According to the NOAA, if global emissions continue to grow at their current rate, the average temperature in Massachusetts is expected to rise from about 50 degrees Fahrenheit in 2020 to nearly 54 degrees Fahrenheit for 2050-2059 and to almost 58 degrees Fahrenheit for 2090-2099.

Based on those temperature increases and assuming the relationship between average temperatures and municipal expenditures remains the same as it was from 1990 through 2019, per capita local spending in Massachusetts could grow as much as 15% for 2050-2059 and as much as 30% for 2090-2099 relative to the level of the past three decades. In terms of dollar amounts, the per capita increases could be as great as $456 and $924 (in 2019 dollars), respectively.

In a scenario where emissions are lower in the future, the NOAA projects that the average temperature in Massachusetts would reach about 54 degrees Fahrenheit for 2090-2099. Zhao finds that even in this scenario, municipal expenditures could increase by as much as 15% by the end of this century.

Account for climate change in planning
“This report recommends that municipalities account for climate change in their long-term municipal financial planning, since early policy actions are often more cost effective than later ones,” Zhao writes. “Investing in improvements to the climate resilience of public infrastructure is important, and it is particularly urgent for New England, given how dated the region’s infrastructure systems are.”

Zhao notes that the report’s findings are applicable to the other five New England states as well, because the climate is generally the same across the region, and each state is projected to see similarly higher temperatures and more extreme storms in future decades. Also, each state has very limited county governments, if any, so municipal governments provide nearly all local public services.

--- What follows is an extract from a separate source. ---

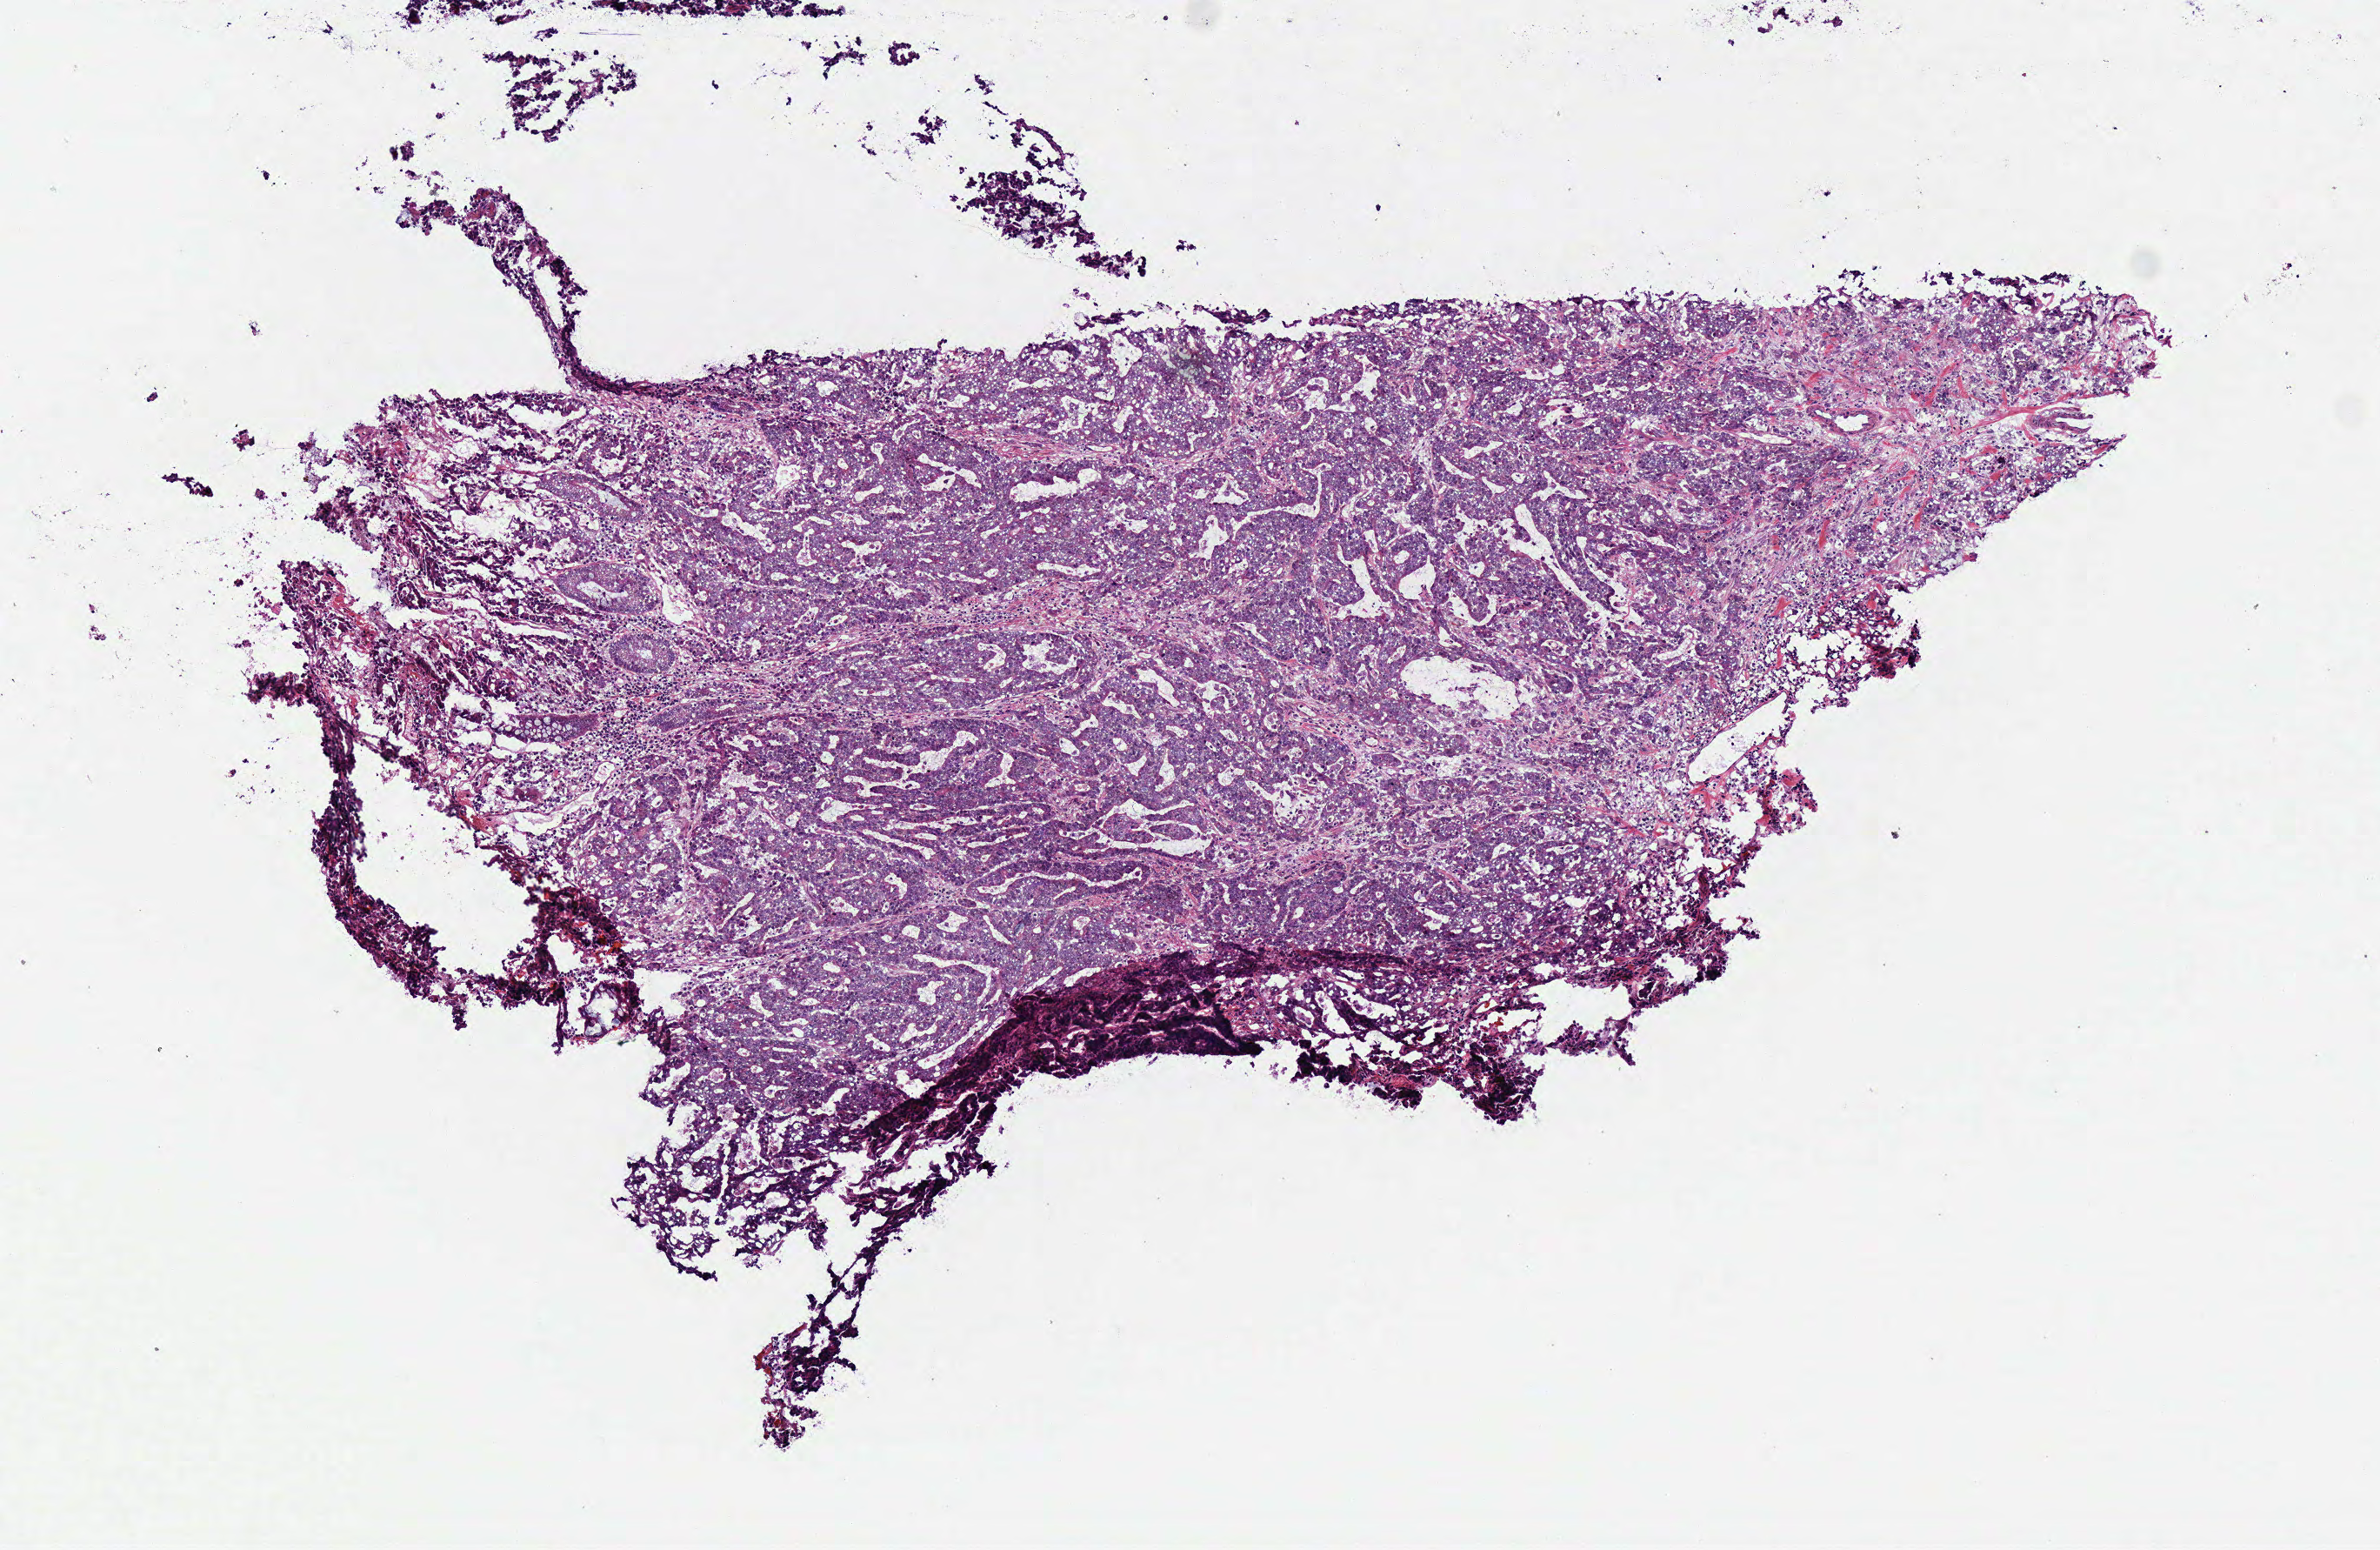
Whole-slide histology image, H&E-stained — low-resolution overview of the scanned area, about 5.4 x 3.5 mm (from a 40x scan), frozen section, primary tumour sample from the rectum. Male, age 74 years at initial diagnosis. Pathologist review of this section (percent, as recorded): tumour cells 99%, tumour nuclei 85%, normal cells 0%, stromal cells 0%, necrosis 1%. Infiltration values recorded for this section: lymphocyte infiltration 5%, monocyte infiltration 1%, neutrophil infiltration 3%.
- lymph nodes positive (case pathology): 27 of 72 examined
- pathologic diagnosis: Adenocarcinoma, NOS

Zhao does present a caveat to his findings. He notes that the regression analysis is based on historical data, and that using that information to make projections assumes that the relationship between weather and local spending will remain the same over time. His research for the report’s accompanying working paper, however, finds evidence that Massachusetts municipal spending has become less sensitive to temperature changes over the past 30 years. This could be because states and cities and towns in New England have been adapting to climate change by, for example, improving the heating and cooling systems of public buildings.

“Thus,” he writes, “the fiscal projections based on the regression results should be treated as directional guidance rather than as precise forecasts.”

The new report uses research and analysis from a Boston Fed working paper by Zhao titled “The Impact of Weather on Local Government Spending.”-Massachusetts Municipal Association.